Libro de Eclesiastés 3:1-2a

 

     En la noche de hoy nos corresponde recordar a una persona única. Puedo recordar muy bien las muchas ocasiones en las platicamos sobre los detalles relacionados a su Servicio Memorial. En su rol de diaconisa y como fiel miembro de nuestra congregación, participó de muchos de estos Servicios. Recuerdo que me decía: “Pastor Rivera, cuando yo me muera no quiero que la gente esté triste. Yo voy a dejar todo escrito, y me hace el favor de cantarme el himno: “El que Habita Al Abrigo De Dios”. Recuerdo que la primera vez que hablamos sobre el asunto, le contesté sonriendo: “Bueno, no te cantaré a ti, porque ya tú vas a estar con el Señor; pero sí cantaré pensando en ti”.

     Pasó un buen tiempo desde la última vez que platicamos sobre el tema, y ¿qué descubro tras su partida física? Que efectivamente, había dejado todo escrito; incluyendo un capítulo del libro de Eclesiastés con una nota que leía “Mi pensamiento”. Sin dudas, quiso dejarnos saber que Eclesiastés 3 recogía su manera de pensar con respecto a la vida: Todo tiene su tiempo.

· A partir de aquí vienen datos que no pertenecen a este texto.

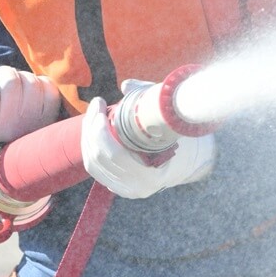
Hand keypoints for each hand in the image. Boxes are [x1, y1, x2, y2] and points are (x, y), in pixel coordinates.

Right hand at [0, 66, 61, 143]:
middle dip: (4, 75)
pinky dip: (40, 83)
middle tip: (1, 84)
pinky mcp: (49, 116)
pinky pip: (47, 86)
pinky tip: (31, 93)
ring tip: (16, 89)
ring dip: (22, 78)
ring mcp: (32, 124)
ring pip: (30, 82)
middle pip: (11, 82)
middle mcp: (9, 130)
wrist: (6, 124)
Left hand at [81, 94, 214, 198]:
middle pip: (98, 158)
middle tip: (96, 104)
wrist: (188, 162)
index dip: (100, 130)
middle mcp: (135, 188)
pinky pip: (96, 169)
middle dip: (90, 128)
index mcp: (150, 175)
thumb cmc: (179, 136)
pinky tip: (93, 130)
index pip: (114, 154)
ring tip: (92, 114)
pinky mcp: (119, 187)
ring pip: (92, 164)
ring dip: (87, 136)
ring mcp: (126, 190)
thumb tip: (125, 86)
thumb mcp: (169, 116)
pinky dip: (90, 147)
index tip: (101, 107)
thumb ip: (150, 98)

     Entonces, pensé: “Nérida no me dejó muchas opciones, pero con la selección del pasaje y con su manera de ver y vivir la vida, sí nos dejó una gran lección. Salomón es el escritor del libro de Eclesiastés, cuyo título quiere decir literalmente: “el que convoca”. En el contexto del pueblo judío se interpretaba como aquél que reúne a la gente con el fin de compartir proverbios o enseñarles. Aunque con cierto tono de frustración ante la realidad de que, en términos generales, cada buena experiencia vivida tiene su contraparte, Salomón concluye afirmando lo siguiente: “He entendido que todo lo que Dios hace será perpetuo; sobre aquello no se añadirá, ni de ello se disminuirá; y lo hace Dios, para que delante de Él teman los hombres”. En pocas palabras, aunque el escritor bíblico reconoce la realidad de que la vida consiste en vivir sujetos a los vaivenes del tiempo, reconoce también que el ser humano debe aprender a descubrir que el tiempo oportuno es el de Dios, en quien no hay sombra de variación. ¡Que así nos ayude Dios!